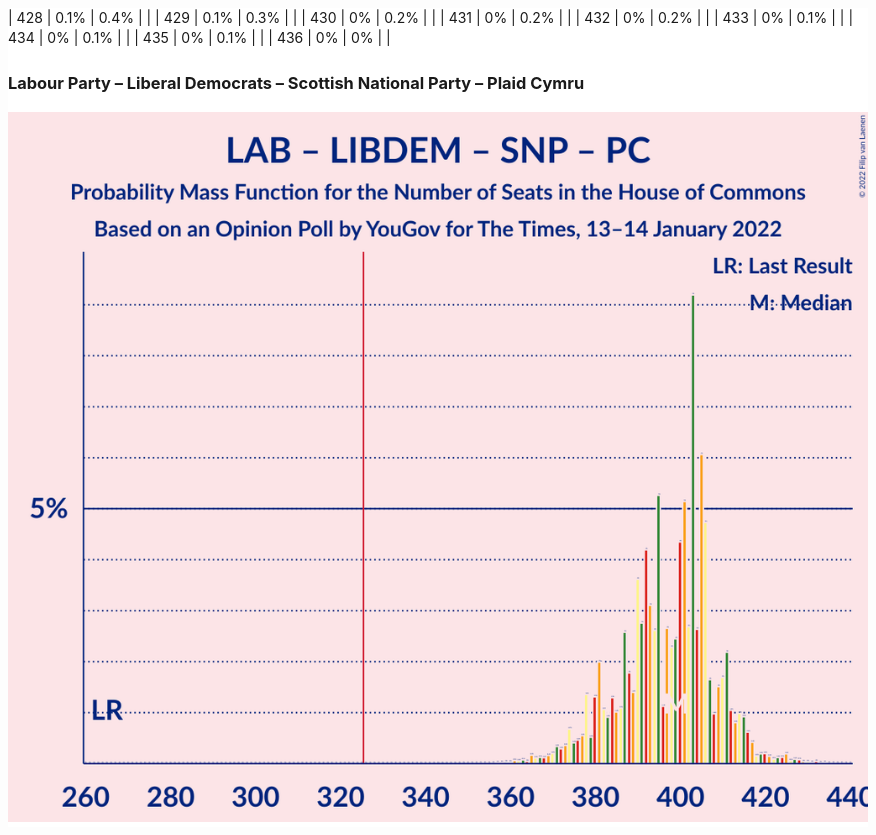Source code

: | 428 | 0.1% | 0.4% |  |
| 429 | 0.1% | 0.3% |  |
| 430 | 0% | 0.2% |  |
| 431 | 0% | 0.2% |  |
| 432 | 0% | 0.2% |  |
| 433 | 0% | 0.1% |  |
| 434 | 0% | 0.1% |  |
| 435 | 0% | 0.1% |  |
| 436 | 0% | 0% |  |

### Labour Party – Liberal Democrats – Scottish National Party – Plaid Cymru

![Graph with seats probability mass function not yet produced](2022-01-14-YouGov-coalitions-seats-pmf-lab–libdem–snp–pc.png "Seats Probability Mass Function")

=-=-=

## [Try it]
Every record above needs to be repeated exactly; pictures are to be left out.

## [Exercise response]
Source code

: | 428 | 0.1% | 0.4% |  |
| 429 | 0.1% | 0.3% |  |
| 430 | 0% | 0.2% |  |
| 431 | 0% | 0.2% |  |
| 432 | 0% | 0.2% |  |
| 433 | 0% | 0.1% |  |
| 434 | 0% | 0.1% |  |
| 435 | 0% | 0.1% |  |
| 436 | 0% | 0% |  |

### Labour Party – Liberal Democrats – Scottish National Party – Plaid Cymru

![Graph with seats probability mass function not yet produced](2022-01-14-YouGov-coalitions-seats-pmf-lab–libdem–snp–pc.png "Seats Probability Mass Function")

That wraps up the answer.